Cuenta un relato hindú que, en una aldea de la isla de Nardos, un hombre cargaba sobre sus hombros dos baldes soportados por un viejo pedazo de madera. El balde de la izquierda tenía muchos agujeros, mientras que el de la derecha era perfecto. Diariamente el hombre subía la montaña y luego descendía, para llegar a un hermoso lago y sacar agua pura para llevar a su familia. En uno de sus viajes el balde roto le reclamó al hombre por qué nunca lo había reparado porque todos se reían de él por su ‘defecto físico’ y él estaba avergonzado. El hombre se sorprendió y le preguntó por qué sentía vergüenza por su defecto, pues gracias a éste, durante todos estos años, en cada recorrido había podido regar la tierra por donde pasaba y ayudar para que muchos jardines florecieran. Mientras que, el otro balde, con su perfección no pudo regar ni una flor, ni mucho menos dejar un lindo camino florecido a lo largo de su trayecto. ¿Cuántas veces o durante cuánto tiempo hemos sentido vergüenza por no ser perfectos, por habernos equivocado, por pensar que no cumplimos con las expectativas de los demás o las nuestras?

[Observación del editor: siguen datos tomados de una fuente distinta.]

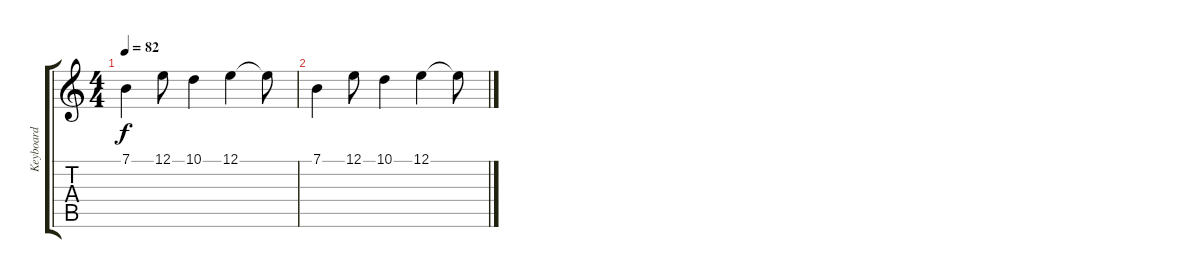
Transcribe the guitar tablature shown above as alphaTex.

\track ("Keyboard" "Keyboard") {instrument synthvoice}
\staff {score tabs}
\tuning (E4 B3 G3 D3 A2 E2) {hide}
\ts (4 4)
\tempo 82
\clef g2
\ks c
7.1.4{dy f} 12.1.8 10.1.4 12.1.4 12.1{t}.8 |
7.1.4 12.1.8 10.1.4 12.1.4 12.1{t}.8
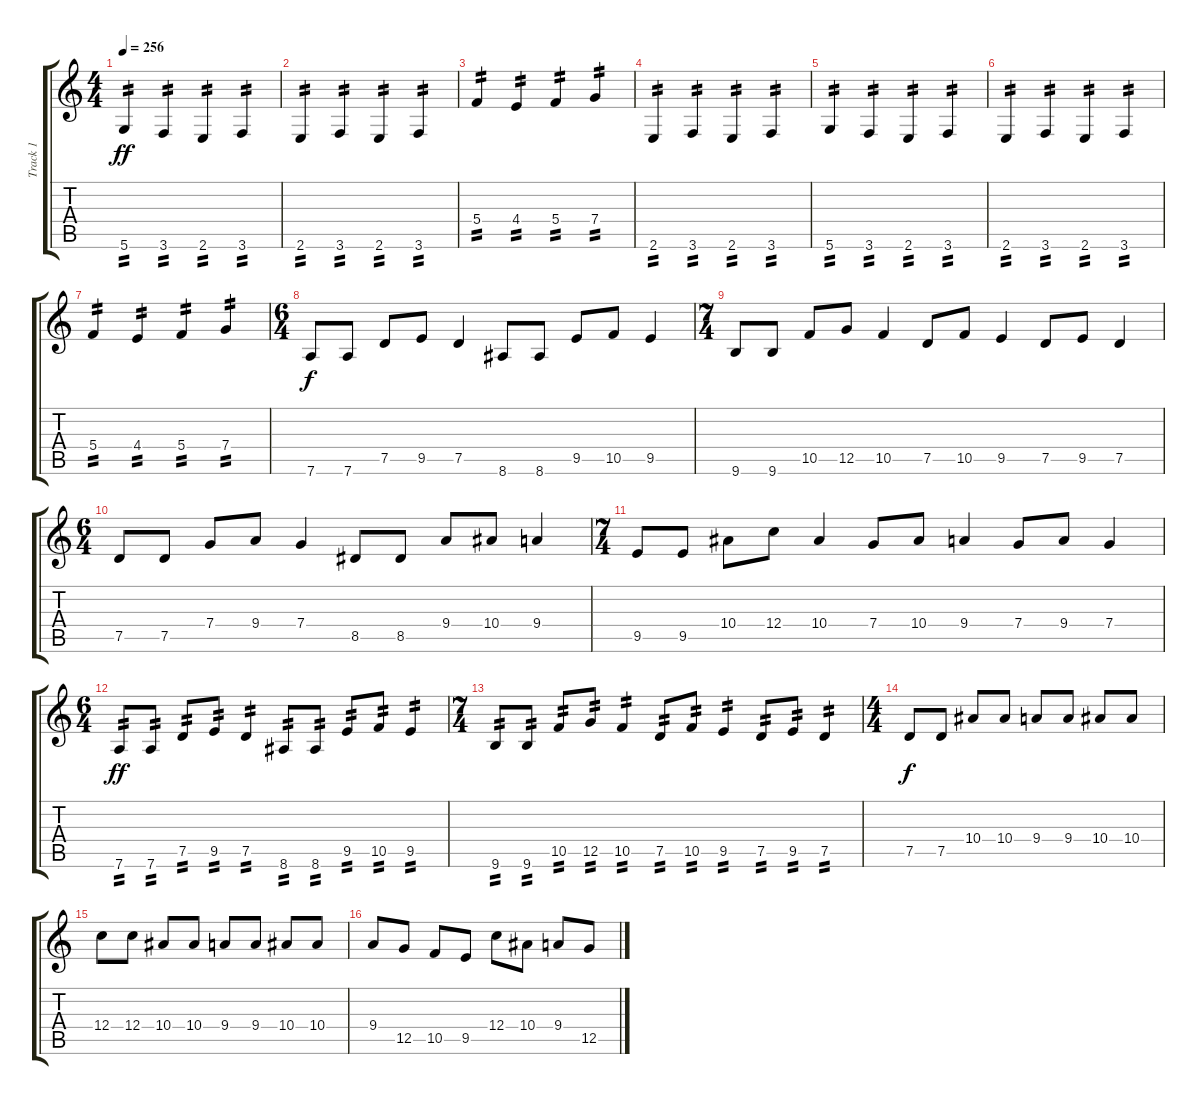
\track ("Track 1" "Track 1") {instrument distortionguitar}
\staff {score tabs}
\tuning (D4 A3 F3 C3 G2 D2) {hide}
\ts (4 4)
\tempo 256
\clef g2
\ks c
5.6.4{tp 2 dy ff} 3.6.4{tp 2} 2.6.4{tp 2} 3.6.4{tp 2} |
2.6.4{tp 2} 3.6.4{tp 2} 2.6.4{tp 2} 3.6.4{tp 2} |
5.4.4{tp 2} 4.4.4{tp 2} 5.4.4{tp 2} 7.4.4{tp 2} |
2.6.4{tp 2} 3.6.4{tp 2} 2.6.4{tp 2} 3.6.4{tp 2} |
5.6.4{tp 2} 3.6.4{tp 2} 2.6.4{tp 2} 3.6.4{tp 2} |
2.6.4{tp 2} 3.6.4{tp 2} 2.6.4{tp 2} 3.6.4{tp 2} |
5.4.4{tp 2} 4.4.4{tp 2} 5.4.4{tp 2} 7.4.4{tp 2} |
\ts (6 4)
7.6.8{dy f} 7.6.8 7.5.8 9.5.8 7.5.4 8.6.8 8.6.8 9.5.8 10.5.8 9.5.4 |
\ts (7 4)
9.6.8 9.6.8 10.5.8 12.5.8 10.5.4 7.5.8 10.5.8 9.5.4 7.5.8 9.5.8 7.5.4 |
\ts (6 4)
7.5.8 7.5.8 7.4.8 9.4.8 7.4.4 8.5.8 8.5.8 9.4.8 10.4.8 9.4.4 |
\ts (7 4)
9.5.8 9.5.8 10.4.8 12.4.8 10.4.4 7.4.8 10.4.8 9.4.4 7.4.8 9.4.8 7.4.4 |
\ts (6 4)
7.6.8{tp 2 dy ff} 7.6.8{tp 2} 7.5.8{tp 2} 9.5.8{tp 2} 7.5.4{tp 2} 8.6.8{tp 2} 8.6.8{tp 2} 9.5.8{tp 2} 10.5.8{tp 2} 9.5.4{tp 2} |
\ts (7 4)
9.6.8{tp 2} 9.6.8{tp 2} 10.5.8{tp 2} 12.5.8{tp 2} 10.5.4{tp 2} 7.5.8{tp 2} 10.5.8{tp 2} 9.5.4{tp 2} 7.5.8{tp 2} 9.5.8{tp 2} 7.5.4{tp 2} |
\ts (4 4)
7.5.8{dy f} 7.5.8 10.4.8 10.4.8 9.4.8 9.4.8 10.4.8 10.4.8 |
12.4.8 12.4.8 10.4.8 10.4.8 9.4.8 9.4.8 10.4.8 10.4.8 |
9.4.8 12.5.8 10.5.8 9.5.8 12.4.8 10.4.8 9.4.8 12.5.8
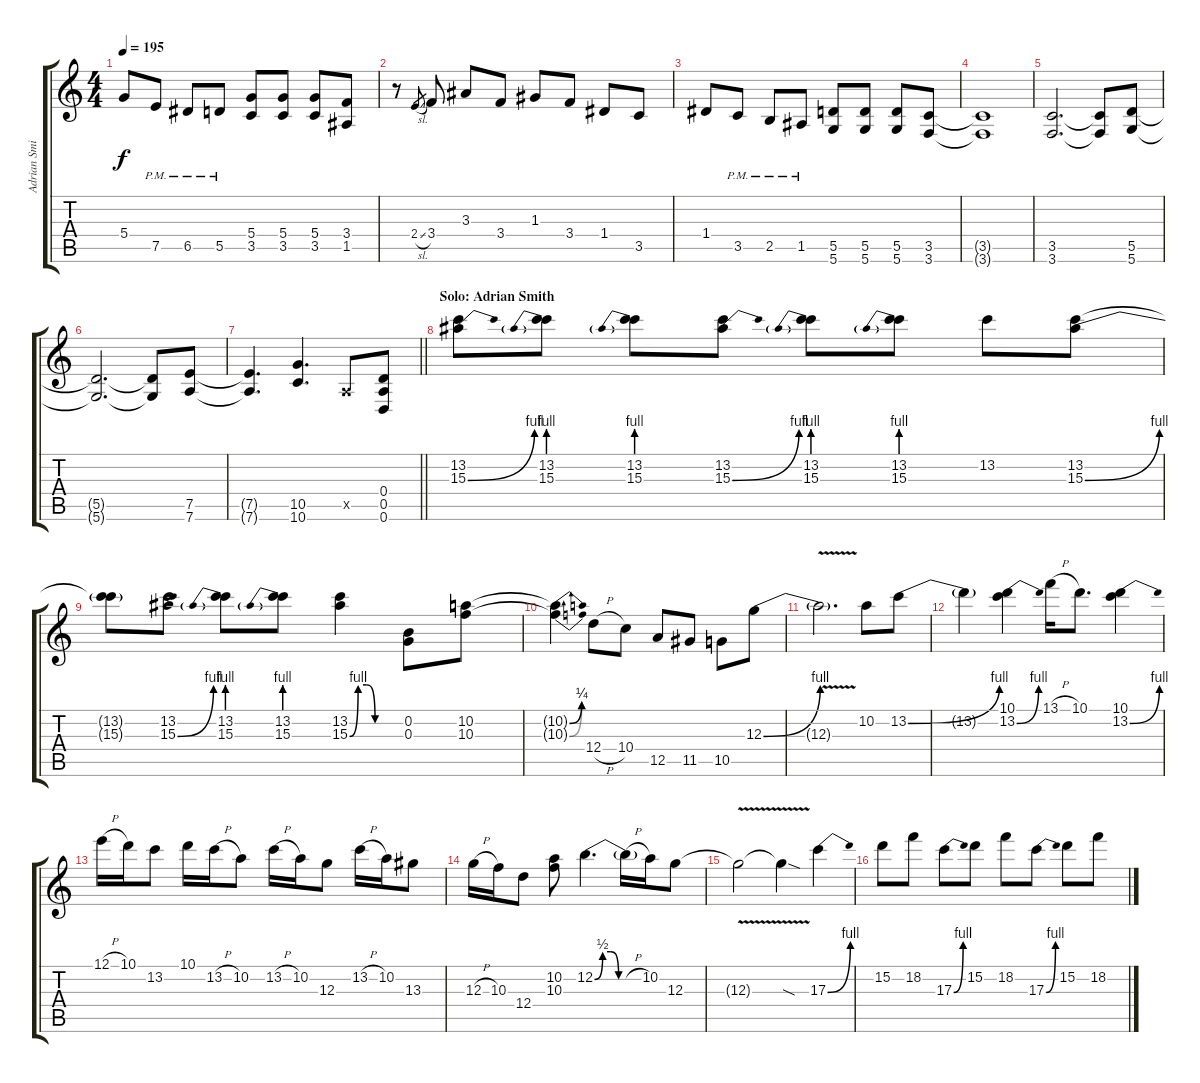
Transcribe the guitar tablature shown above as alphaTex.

\track ("Adrian Smith" "Adrian Smi") {instrument overdrivenguitar}
\staff {score tabs}
\tuning (E4 B3 G3 D3 A2 D2) {hide}
\ts (4 4)
\tempo 195
\clef g2
\ks c
5.4.8{dy f} 7.5{pm}.8 6.5{pm}.8 5.5{pm}.8 (5.4 3.5).8 (5.4 3.5).8 (5.4 3.5).8 (3.4 1.5).8 |
r.8 2.4{sl}.8{gr} 3.4.8 3.3.8 3.4.8 1.3.8 3.4.8 1.4.8 3.5.8 |
1.4.8 3.5{pm}.8 2.5{pm}.8 1.5{pm}.8 (5.5 5.6).8 (5.5 5.6).8 (5.5 5.6).8 (3.5 3.6).8 |
(3.5{t} 3.6{t}).1 |
(3.5 3.6).2{d} (3.5{t} 3.6{t}).8 (5.5 5.6).8 |
(5.5{t} 5.6{t}).2{d} (5.5{t} 5.6{t}).8 (7.5 7.6).8 |
\barLineRight lightlight
(7.5{t} 7.6{t}).4{d} (10.5 10.6).4{d} 0.5{x}.8 (0.4 0.5 0.6).8 |
\section ("" "Solo: Adrian Smith")
(13.2 15.3{be (bend 0 0 60 4)}).8 (13.2 15.3{be (prebend 0 4 60 4)}).8 (13.2 15.3{be (prebend 0 4 60 4)}).8 (13.2 15.3{be (bend 0 0 60 4)}).8 (13.2 15.3{be (prebend 0 4 60 4)}).8 (13.2 15.3{be (prebend 0 4 60 4)}).8 13.2.8 (13.2 15.3{be (bend 0 0 60 4)}).8 |
(13.2{t} 15.3{t}).8 (13.2 15.3{be (bend 0 0 60 4)}).8 (13.2 15.3{be (prebend 0 4 60 4)}).8 (13.2 15.3{be (prebend 0 4 60 4)}).8 (13.2 15.3{be (custom 0 0 10 4 20 4 30 0 60 0)}).4 (0.2 0.3).8 (10.2 10.3).8 |
(10.2{be (bend 0 0 60 1) t} 10.3{be (bend 0 0 60 1) t}).4 12.4{h}.8 10.4.8 12.5.8 11.5.8 10.5.8 12.3{be (bend 0 0 60 4)}.8 |
12.3{v t}.2{d} 10.2.8 13.2{be (bend 0 0 60 4)}.8 |
13.2{t}.4 (10.1 13.2{be (bend 0 0 60 4)}).4 13.1{h}.16 10.1.8{d} (10.1 13.2{be (bend 0 0 60 4)}).4 |
12.1{h}.16 10.1.16 13.2.8 10.1.16 13.2{h}.16 10.2.8 13.2{h}.16 10.2.16 12.3.8 13.2{h}.16 10.2.16 13.3.8 |
12.3{h}.16 10.3.16 12.4.8 (10.2 10.3).8 12.2{be (custom 0 0 10 2 20 2 30 0 60 0)}.4{d} 12.2{h t}.16 10.2.16 12.3.8 |
12.3{v t}.2 12.3{sod t}.4 17.3{be (bend 0 0 60 4)}.4 |
15.2.8 18.2.8 17.3{be (bend 0 0 60 4)}.8 15.2.8 18.2.8 17.3{be (bend 0 0 60 4)}.8 15.2.8 18.2.8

A mí me ha pasado y me sigue pasando, y al final me lleno de vergüenza, me ‘doy látigo’ y mi autoestima se va al piso; pero, como soy muy persistente me digo que ya aprendí y que la próxima vez lo haré perfecto. Lo que sin duda es una ‘tontería’, porque no se trata de ir por la perfección la siguiente vez; se trata de reconocer que nunca será perfecto y que la perfección es un verdugo terrible que nos imponemos a nosotros mismos para tratar de estar a la altura de los demás, para cumplir unas expectativas irreales que nos alejan de la compasión y de nuestra propia humanidad.
Esta necesidad de perfección es un tema cultural que trasciende el ámbito de la persona y la familia, se extiende a la educación y a las organizaciones, y al final nos encontramos con una sociedad en la que, por el afán de que todo sea o parezca perfecto, nos olvidamos de ser auténticos y disfrutar el camino. La perfección es una coraza que nos hace rígidos e intolerantes frente a las fragilidades naturales, nos impide ver más allá del resultado, nos desconecta de lo que nos hace humanos, nos lleva a ser demasiado exigentes y, como el balde perfecto, perder la posibilidad de regar el camino mirando el mundo con ojos de compasión. Ser compasivos con los demás, empieza por ser compasivos con nosotros, mirarnos con amorcito y ternura, aceptando que de perfectos no tenemos nada y que si realmente lo fuéramos tal vez no tendríamos nada que hacer aquí, porque, en mi opinión, creo que estamos aquí para aprender, y solo aprendemos cuando reconocemos nuestra propia ignorancia. Cuando pensamos que ya somos producto terminado y todo lo hacemos bien creo que el camino deja de tener sentido, como el balde sin huecos que solo se llena a sí mismo.
Perfeccionismo y dar lo mejor de nosotros, son dos cosas diferentes. La socióloga Brené Brown, en su libro Los dones de la imperfección (2012), dice que el perfeccionismo no tiene nada de saludable, es un escudo de veinte toneladas que arrastramos creyendo que nos va a proteger, cuando la realidad es que nos impide volar. Porque detrás de la perfección hay una necesidad imperiosa de obtener aprobación y aceptación, de evitar el dolor de la culpa, el juicio, y la vergüenza. La pregunta es ¿Cómo liberarnos de esta necesidad de ‘agradar’, ‘rendir’, ‘ser perfectos’? La respuesta está en aprender a ser compasivos con nosotros mismos. La psicóloga Kristin Neff, investigadora y profesora de la Universidad de Texas, directora del Instituto de Autocompasión dice que los tres elementos de la autocompasión son: 1. Amabilidad con nosotros mismos; ser cariñosos y comprensivos con nosotros cuando sufrimos, fallamos o nos sentimos incapaces, en vez de autoflagelarnos con la autocrítica. 2. Humanidad; reconocer que el sufrimiento y la sensación de incompetencia personal hacen parte de la experiencia humana, no es algo que solo nos pasa a nosotros. 3. Conciencia; tener equilibrio entre reconocer nuestras emociones para evitar quedarnos atrapados en la negatividad. “Un momento de autocompasión puede cambiar todo en un día. Una sucesión de momentos de autocompasión puede cambiar el curso de toda la vida” (Germer, C.); hoy es un buen día para ser autocompasivos con nosotros.